TASK DIRECTIONS — Update the lines between the one holding "right hip: (811, 281, -1)" and the one holding "left ankle: (894, 464, -4)", inclusive, changing each "ankle" to "foot" and leaving everything else the same.

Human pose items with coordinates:
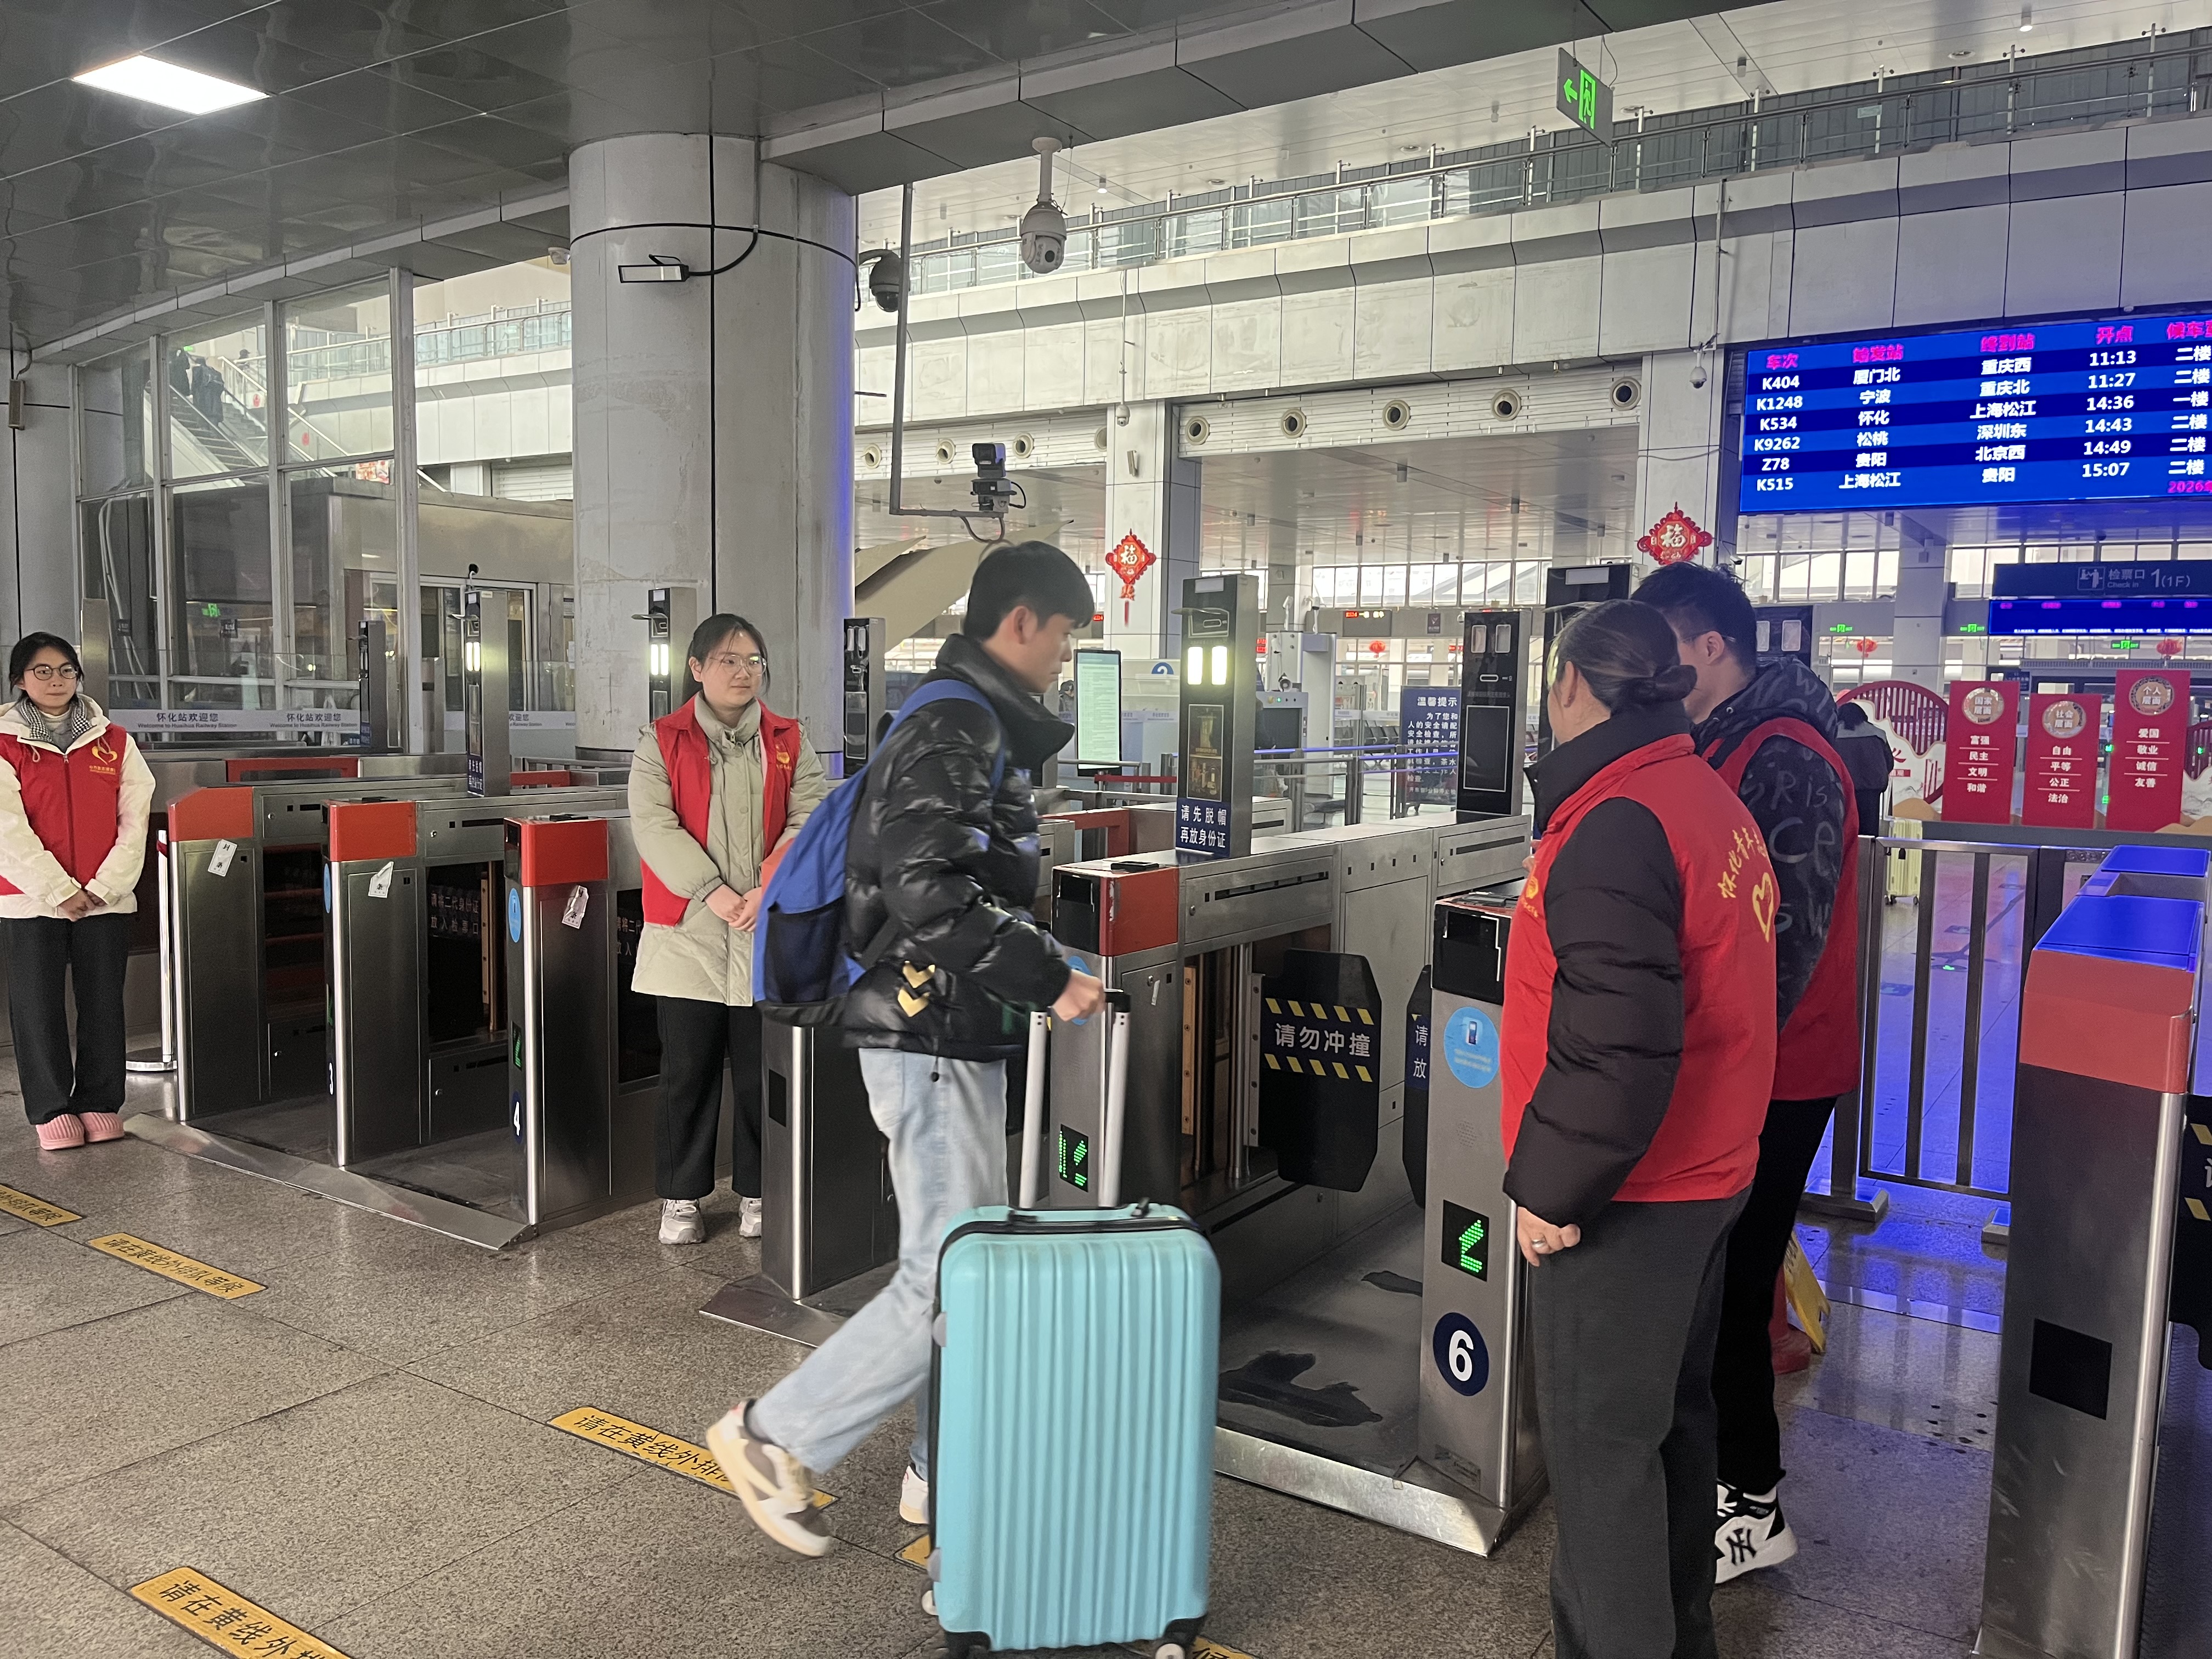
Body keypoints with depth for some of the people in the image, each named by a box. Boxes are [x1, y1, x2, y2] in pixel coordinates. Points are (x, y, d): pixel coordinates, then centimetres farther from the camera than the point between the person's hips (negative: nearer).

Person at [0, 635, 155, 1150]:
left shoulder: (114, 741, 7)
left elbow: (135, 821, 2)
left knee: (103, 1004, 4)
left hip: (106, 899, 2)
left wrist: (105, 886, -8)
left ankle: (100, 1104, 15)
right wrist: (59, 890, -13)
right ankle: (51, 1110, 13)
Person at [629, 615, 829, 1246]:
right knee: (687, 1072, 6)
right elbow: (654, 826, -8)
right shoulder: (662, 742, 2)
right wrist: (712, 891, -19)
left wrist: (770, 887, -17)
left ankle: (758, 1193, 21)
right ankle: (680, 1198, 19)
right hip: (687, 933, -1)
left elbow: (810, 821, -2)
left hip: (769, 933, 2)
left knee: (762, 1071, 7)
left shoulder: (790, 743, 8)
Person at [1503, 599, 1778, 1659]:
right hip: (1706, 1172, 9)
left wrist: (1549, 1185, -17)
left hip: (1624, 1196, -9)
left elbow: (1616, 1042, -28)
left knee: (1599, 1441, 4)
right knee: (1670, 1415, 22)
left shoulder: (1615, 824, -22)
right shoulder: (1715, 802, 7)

* * *

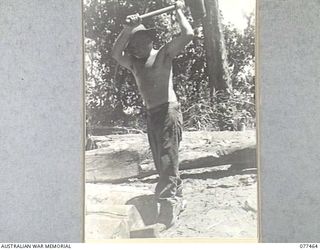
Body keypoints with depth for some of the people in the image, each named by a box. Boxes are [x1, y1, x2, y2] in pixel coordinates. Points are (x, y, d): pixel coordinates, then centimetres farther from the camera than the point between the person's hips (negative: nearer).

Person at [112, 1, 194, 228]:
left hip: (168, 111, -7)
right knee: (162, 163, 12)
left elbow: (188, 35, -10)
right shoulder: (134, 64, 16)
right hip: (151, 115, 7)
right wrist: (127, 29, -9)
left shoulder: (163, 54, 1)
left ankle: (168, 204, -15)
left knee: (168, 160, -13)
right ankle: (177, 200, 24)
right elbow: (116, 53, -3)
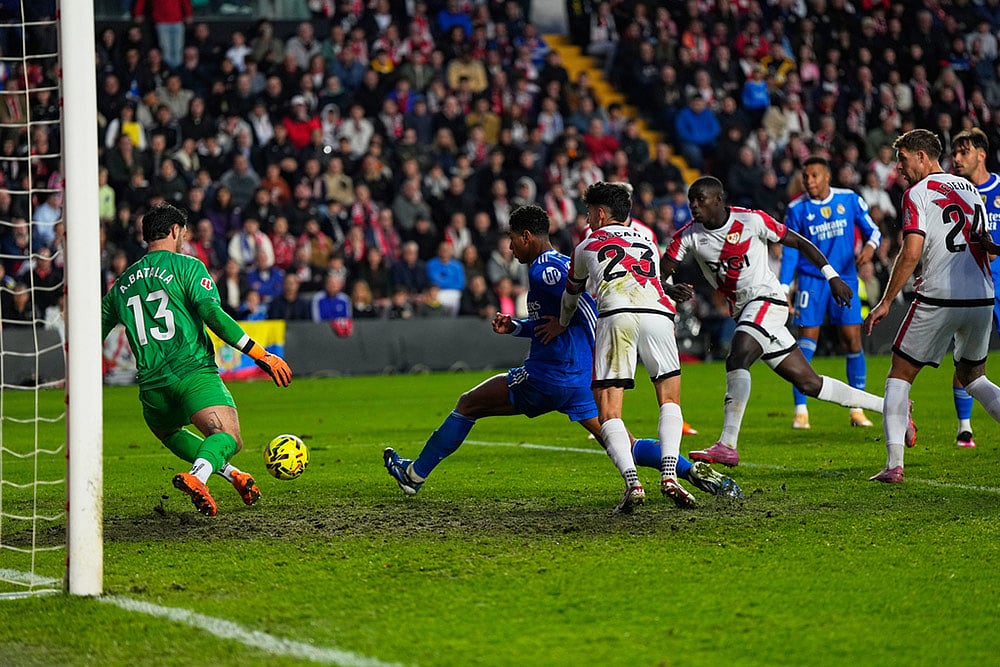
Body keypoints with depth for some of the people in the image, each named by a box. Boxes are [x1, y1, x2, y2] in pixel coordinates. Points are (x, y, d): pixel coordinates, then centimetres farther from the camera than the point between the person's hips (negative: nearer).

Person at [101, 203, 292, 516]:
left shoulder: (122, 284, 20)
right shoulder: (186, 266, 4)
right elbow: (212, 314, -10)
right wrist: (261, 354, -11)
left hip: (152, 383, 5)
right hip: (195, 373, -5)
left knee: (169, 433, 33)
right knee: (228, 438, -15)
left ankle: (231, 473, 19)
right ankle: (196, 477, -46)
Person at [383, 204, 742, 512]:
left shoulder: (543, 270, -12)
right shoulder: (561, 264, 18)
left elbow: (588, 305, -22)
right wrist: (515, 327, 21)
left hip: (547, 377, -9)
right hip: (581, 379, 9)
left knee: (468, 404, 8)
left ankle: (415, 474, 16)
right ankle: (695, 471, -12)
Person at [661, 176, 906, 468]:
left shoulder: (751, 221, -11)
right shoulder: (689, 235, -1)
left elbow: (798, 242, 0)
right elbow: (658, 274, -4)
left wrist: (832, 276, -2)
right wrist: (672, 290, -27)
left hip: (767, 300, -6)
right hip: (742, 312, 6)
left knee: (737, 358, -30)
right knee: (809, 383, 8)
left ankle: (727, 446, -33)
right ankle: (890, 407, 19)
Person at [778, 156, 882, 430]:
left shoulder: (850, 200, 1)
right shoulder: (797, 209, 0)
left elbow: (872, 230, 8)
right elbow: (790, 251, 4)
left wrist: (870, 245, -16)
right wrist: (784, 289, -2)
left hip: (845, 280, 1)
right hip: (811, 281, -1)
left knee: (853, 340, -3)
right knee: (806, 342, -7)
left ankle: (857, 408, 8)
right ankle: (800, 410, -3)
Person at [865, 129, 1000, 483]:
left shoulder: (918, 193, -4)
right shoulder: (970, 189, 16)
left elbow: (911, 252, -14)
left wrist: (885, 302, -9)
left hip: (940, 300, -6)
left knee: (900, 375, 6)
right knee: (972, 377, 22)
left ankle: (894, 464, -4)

WORKED SOLUTION —
right hip: (811, 281, -1)
left knee: (853, 340, -3)
right knee: (806, 342, -7)
left foot: (857, 408, 8)
right foot: (800, 410, -3)
Person at [865, 129, 1000, 483]:
left shoulder: (918, 193, -4)
right shoulder: (970, 189, 16)
left elbow: (911, 252, -14)
left wrist: (885, 302, -9)
left hip: (940, 300, -6)
left knee: (900, 375, 6)
right knee: (972, 377, 22)
left foot: (894, 464, -4)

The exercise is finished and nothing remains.